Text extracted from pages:
--------
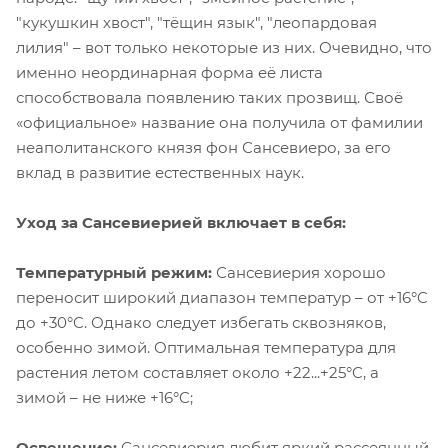
"кукушкин хвост", "тёщин язык", "леопардовая
лилия" – вот только некоторые из них. Очевидно, что
именно неординарная форма её листа
способствовала появлению таких прозвищ. Своё
«официальное» название она получила от фамилии
неаполитанского князя фон Сансевиеро, за его
вклад в развитие естественных наук.
Уход за Сансевиерией включает в себя:
Температурный режим:
Сансевиерия хорошо
переносит широкий диапазон температур – от +16°C
до +30°C. Однако следует избегать сквозняков,
особенно зимой. Оптимальная температура для
растения летом составляет около +22...+25°C, а
зимой – не ниже +16°C;
Освещение:
Сансевиерия любит яркий рассеянный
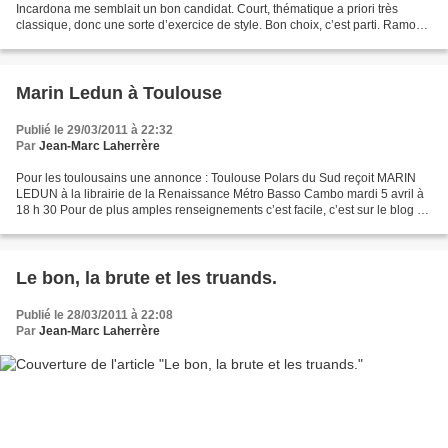
Incardona me semblait un bon candidat. Court, thématique a priori très
classique, donc une sorte d’exercice de style. Bon choix, c’est parti. Ramon
Hill est un auteur ravi de son succès....
Marin Ledun à Toulouse
Publié le 29/03/2011 à 22:32
Par
Jean-Marc Laherrère
Pour les toulousains une annonce : Toulouse Polars du Sud reçoit MARIN
LEDUN à la librairie de la Renaissance Métro Basso Cambo mardi 5 avril à
18 h 30 Pour de plus amples renseignements c’est facile, c’est sur le blog de
TPS.
Le bon, la brute et les truands.
Publié le 28/03/2011 à 22:08
Par
Jean-Marc Laherrère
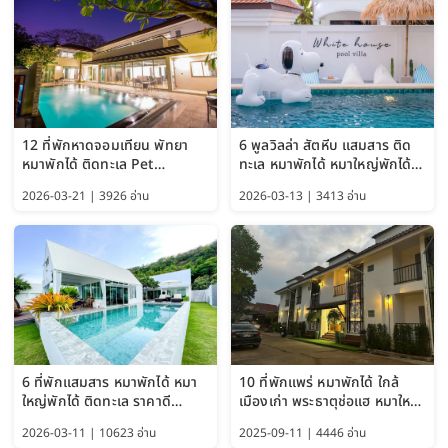
12 ที่พักหาดจอมเทียน พัทยา
6 พูลวิลล่า สัตหีบ แสมสาร ติด
หมาพักได้ ติดทะเล Pet
ทะเล หมาพักได้ หมาใหญ่พักได้
Friendly ใกล้กรุงเทพ หมาใหญ่
ใกล้เกาะแสมสาร 2569
2026-03-21 | 3926 อ่าน
2026-03-13 | 3413 อ่าน
พักได้ อัปเดต 2569
6 ที่พักแสมสาร หมาพักได้ หมา
10 ที่พักแพร่ หมาพักได้ ใกล้
ใหญ่พักได้ ติดทะเล ราคาดี
เมืองเก่า พระธาตุช่อแฮ หมาใหญ่
อัปเดต 2569
พักได้ด้วย อัปเดต 2569
2026-03-11 | 10623 อ่าน
2025-09-11 | 4446 อ่าน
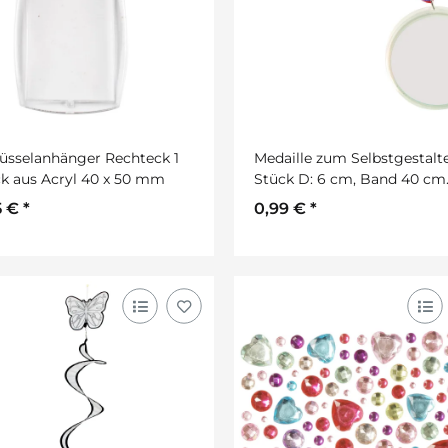
üsselanhänger Rechteck 1
Medaille zum Selbstgestalte
k aus Acryl 40 x 50 mm
Stück D: 6 cm, Band 40 cm
lang.
5 €
*
0,99 €
*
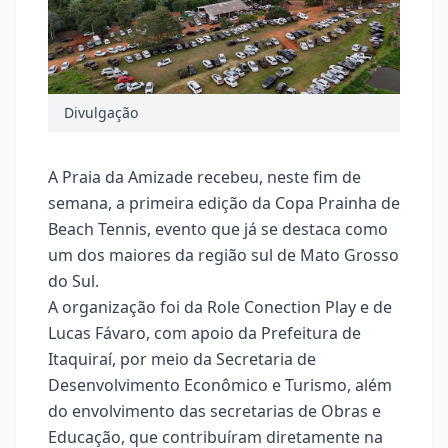
Divulgação
A Praia da Amizade recebeu, neste fim de
semana, a primeira edição da Copa Prainha de
Beach Tennis, evento que já se destaca como
um dos maiores da região sul de Mato Grosso
do Sul.
A organização foi da Role Conection Play e de
Lucas Fávaro, com apoio da Prefeitura de
Itaquiraí, por meio da Secretaria de
Desenvolvimento Econômico e Turismo, além
do envolvimento das secretarias de Obras e
Educação, que contribuíram diretamente na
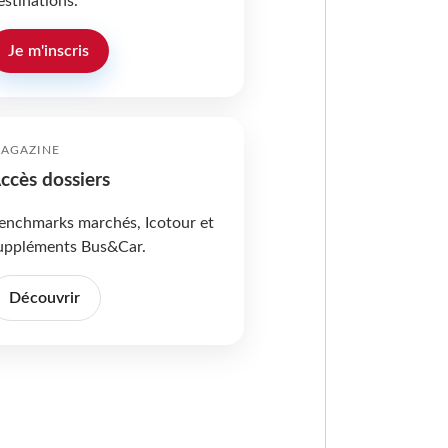
estinations.
Je m'inscris
AGAZINE
ccès dossiers
enchmarks marchés, Icotour et
uppléments Bus&Car.
Découvrir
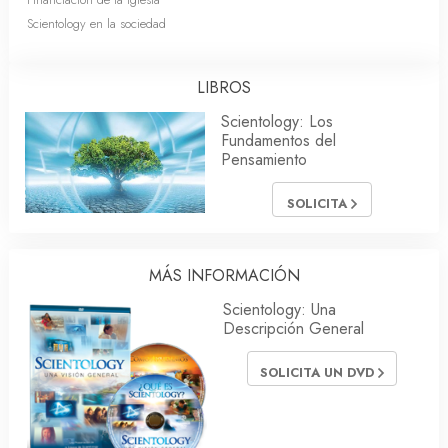
Scientology en la sociedad
LIBROS
Scientology: Los
Fundamentos del
Pensamiento
SOLICITA
MÁS INFORMACIÓN
Scientology: Una
Descripción General
SOLICITA UN DVD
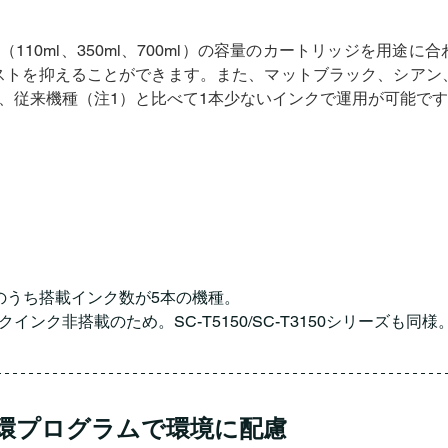
110ml、350ml、700ml）の容量のカートリッジを用途
ストを抑えることができます。また、マットブラック、シアン
、従来機種（注1）と比べて1本少ないインクで運用が可能です
のうち搭載インク数が5本の機種。
インク非搭載のため。SC-T5150/SC-T3150シリーズも同様
環プログラムで環境に配慮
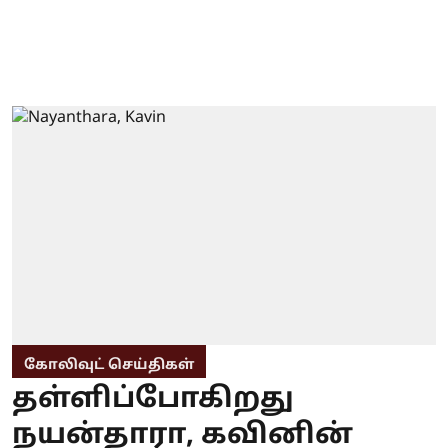
கோலிவுட் செய்திகள்
தள்ளிப்போகிறது
நயன்தாரா, கவினின்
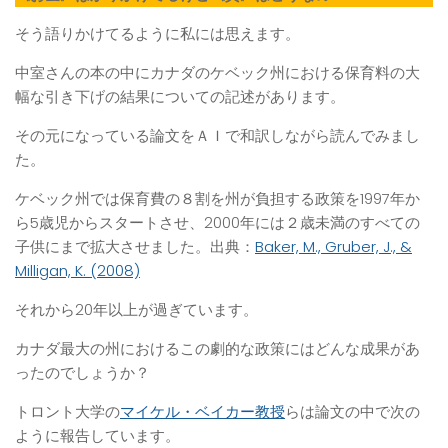
そう語りかけてるように私には思えます。
中室さんの本の中にカナダのケベック州における保育料の大
幅な引き下げの結果についての記述があります。
その元になっている論文をＡＩで和訳しながら読んでみまし
た。
ケベック州では保育費の８割を州が負担する政策を1997年か
ら5歳児からスタートさせ、2000年には２歳未満のすべての
子供にまで拡大させました。出典：
Baker, M., Gruber, J., &
Milligan, K. (2008)
それから20年以上が過ぎています。
カナダ最大の州におけるこの劇的な政策にはどんな成果があ
ったのでしょうか？
トロント大学の
マイケル・ベイカー教授
らは論文の中で次の
ように報告しています。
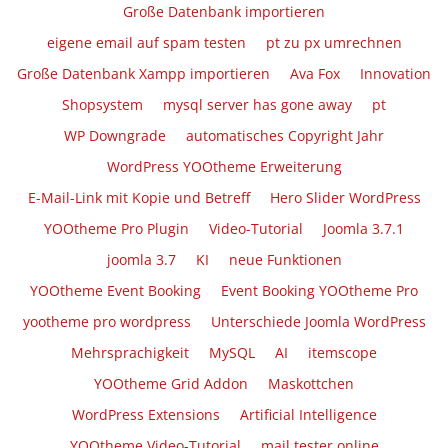
Große Datenbank importieren
eigene email auf spam testen
pt zu px umrechnen
Große Datenbank Xampp importieren
Ava Fox
Innovation
Shopsystem
mysql server has gone away
pt
WP Downgrade
automatisches Copyright Jahr
WordPress YOOtheme Erweiterung
E-Mail-Link mit Kopie und Betreff
Hero Slider WordPress
YOOtheme Pro Plugin
Video-Tutorial
Joomla 3.7.1
joomla 3.7
KI
neue Funktionen
YOOtheme Event Booking
Event Booking YOOtheme Pro
yootheme pro wordpress
Unterschiede Joomla WordPress
Mehrsprachigkeit
MySQL
AI
itemscope
YOOtheme Grid Addon
Maskottchen
WordPress Extensions
Artificial Intelligence
YOOtheme Video-Tutorial
mail tester online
--------
◆ ABOUT THIS TASK
Quote, word for word, all the text lines from every row above. Leave the pictures out.

◆ RESPONSE TO THIS EXERCISE
"кукушкин хвост", "тёщин язык", "леопардовая
лилия" – вот только некоторые из них. Очевидно, что
именно неординарная форма её листа
способствовала появлению таких прозвищ. Своё
«официальное» название она получила от фамилии
неаполитанского князя фон Сансевиеро, за его
вклад в развитие естественных наук.
Уход за Сансевиерией включает в себя:
Температурный режим:
Сансевиерия хорошо
переносит широкий диапазон температур – от +16°C
до +30°C. Однако следует избегать сквозняков,
особенно зимой. Оптимальная температура для
растения летом составляет около +22...+25°C, а
зимой – не ниже +16°C;
Освещение:
Сансевиерия любит яркий рассеянный
Incardona me semblait un bon candidat. Court, thématique a priori très
classique, donc une sorte d’exercice de style. Bon choix, c’est parti. Ramon
Hill est un auteur ravi de son succès....
Marin Ledun à Toulouse
Publié le 29/03/2011 à 22:32
Par
Jean-Marc Laherrère
Pour les toulousains une annonce : Toulouse Polars du Sud reçoit MARIN
LEDUN à la librairie de la Renaissance Métro Basso Cambo mardi 5 avril à
18 h 30 Pour de plus amples renseignements c’est facile, c’est sur le blog de
TPS.
Le bon, la brute et les truands.
Publié le 28/03/2011 à 22:08
Par
Jean-Marc Laherrère
12 ที่พักหาดจอมเทียน พัทยา
6 พูลวิลล่า สัตหีบ แสมสาร ติด
หมาพักได้ ติดทะเล Pet
ทะเล หมาพักได้ หมาใหญ่พักได้
Friendly ใกล้กรุงเทพ หมาใหญ่
ใกล้เกาะแสมสาร 2569
2026-03-21 | 3926 อ่าน
2026-03-13 | 3413 อ่าน
พักได้ อัปเดต 2569
6 ที่พักแสมสาร หมาพักได้ หมา
10 ที่พักแพร่ หมาพักได้ ใกล้
ใหญ่พักได้ ติดทะเล ราคาดี
เมืองเก่า พระธาตุช่อแฮ หมาใหญ่
อัปเดต 2569
พักได้ด้วย อัปเดต 2569
2026-03-11 | 10623 อ่าน
2025-09-11 | 4446 อ่าน
üsselanhänger Rechteck 1
Medaille zum Selbstgestalte
k aus Acryl 40 x 50 mm
Stück D: 6 cm, Band 40 cm
lang.
5 €
*
0,99 €
*
Divulgação
A Praia da Amizade recebeu, neste fim de
semana, a primeira edição da Copa Prainha de
Beach Tennis, evento que já se destaca como
um dos maiores da região sul de Mato Grosso
do Sul.
A organização foi da Role Conection Play e de
Lucas Fávaro, com apoio da Prefeitura de
Itaquiraí, por meio da Secretaria de
Desenvolvimento Econômico e Turismo, além
do envolvimento das secretarias de Obras e
Educação, que contribuíram diretamente na
estinations.
Je m'inscris
AGAZINE
ccès dossiers
enchmarks marchés, Icotour et
uppléments Bus&Car.
Découvrir
Scientology en la sociedad
LIBROS
Scientology: Los
Fundamentos del
Pensamiento
SOLICITA
MÁS INFORMACIÓN
Scientology: Una
Descripción General
SOLICITA UN DVD
110ml、350ml、700ml）の容量のカートリッジを用途
ストを抑えることができます。また、マットブラック、シアン
、従来機種（注1）と比べて1本少ないインクで運用が可能です
のうち搭載インク数が5本の機種。
インク非搭載のため。SC-T5150/SC-T3150シリーズも同様
環プログラムで環境に配慮
கோலிவுட் செய்திகள்
தள்ளிப்போகிறது
நயன்தாரா, கவினின்
そう語りかけてるように私には思えます。
中室さんの本の中にカナダのケベック州における保育料の大
幅な引き下げの結果についての記述があります。
その元になっている論文をＡＩで和訳しながら読んでみまし
た。
ケベック州では保育費の８割を州が負担する政策を1997年か
ら5歳児からスタートさせ、2000年には２歳未満のすべての
子供にまで拡大させました。出典：
Baker, M., Gruber, J., &
Milligan, K. (2008)
それから20年以上が過ぎています。
カナダ最大の州におけるこの劇的な政策にはどんな成果があ
ったのでしょうか？
トロント大学の
マイケル・ベイカー教授
らは論文の中で次の
ように報告しています。
Große Datenbank importieren
eigene email auf spam testen
pt zu px umrechnen
Große Datenbank Xampp importieren
Ava Fox
Innovation
Shopsystem
mysql server has gone away
pt
WP Downgrade
automatisches Copyright Jahr
WordPress YOOtheme Erweiterung
E-Mail-Link mit Kopie und Betreff
Hero Slider WordPress
YOOtheme Pro Plugin
Video-Tutorial
Joomla 3.7.1
joomla 3.7
KI
neue Funktionen
YOOtheme Event Booking
Event Booking YOOtheme Pro
yootheme pro wordpress
Unterschiede Joomla WordPress
Mehrsprachigkeit
MySQL
AI
itemscope
YOOtheme Grid Addon
Maskottchen
WordPress Extensions
Artificial Intelligence
YOOtheme Video-Tutorial
mail tester online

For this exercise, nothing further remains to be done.